Euan McColm: Salman Rushdie attack shines light on female writers bombarded with death threats
More than 30 years after the celebrated writer was forced to go into hiding after then Iranian leader Ayatollah Khomeini issued a fatwa, calling for his death over perceived insults to Islam contained in the novel The Satanic Verses, Rushdie has paid an appalling price for his courageous defence of freedom of expression.
As Rushdie prepared to discuss the subject of the USA as a refuge for writers and other artists in exile at an event at the Chautauqua Institution on Friday, a 24-year-old man rushed the stage and launched a frenzied knife attack. In the early hours of yesterday morning, the novelist’s agent reported that Rushdie had suffered liver damage and may lose an eye and the use of an arm.
Rushdie should not be a hero just to those of us who write for a living but to all of us. Freedom of speech, after all, is not a privilege reserved to one sector of society, it is a fundamental right - hard won - that everyone in a democracy should enjoy.

**Given data:**
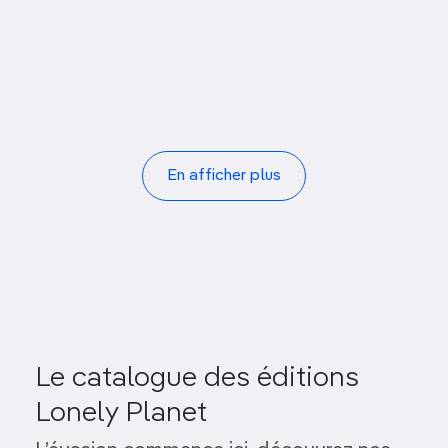
De Duif
De Rode Hoed
Egelantiersgracht
Pagination
En afficher plus
Le catalogue des éditions
Lonely Planet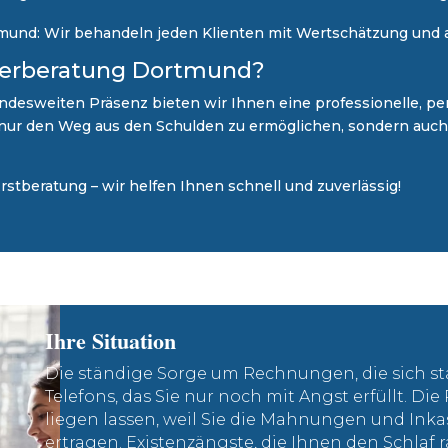
mund: Wir behandeln jeden Klienten mit Wertschätzung und ar
nerberatung Dortmund?
ndesweiten Präsenz bieten wir Ihnen eine professionelle, per
t nur den Weg aus den Schulden zu ermöglichen, sondern auch e
Erstberatung – wir helfen Ihnen schnell und zuverlässig!
Ihre Situation
Die ständige Sorge um Rechnungen, die sich st
Telefons, das Sie nur noch mit Angst erfüllt. Die
liegen lassen, weil Sie die Mahnungen und Inka
ertragen. Existenzängste, die Ihnen den Schlaf 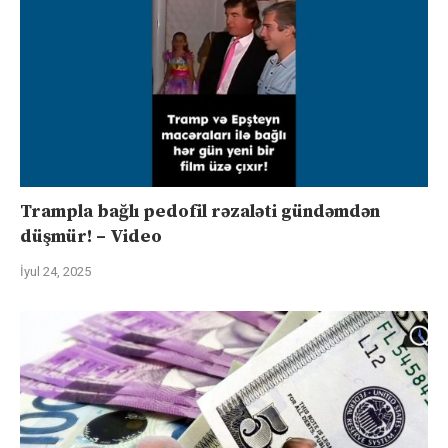
Trampla bağlı pedofil rəzaləti gündəmdən
düşmür! – Video
İyul 24, 2025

**Task directions:**
Reproduce word for word the part of the Rushdie column from "As Rushdie prepared" up to and including "democracy should enjoy.". Rely only on the column about the Rushdie attack.

**Result:**
As Rushdie prepared to discuss the subject of the USA as a refuge for writers and other artists in exile at an event at the Chautauqua Institution on Friday, a 24-year-old man rushed the stage and launched a frenzied knife attack. In the early hours of yesterday morning, the novelist’s agent reported that Rushdie had suffered liver damage and may lose an eye and the use of an arm.
Rushdie should not be a hero just to those of us who write for a living but to all of us. Freedom of speech, after all, is not a privilege reserved to one sector of society, it is a fundamental right - hard won - that everyone in a democracy should enjoy.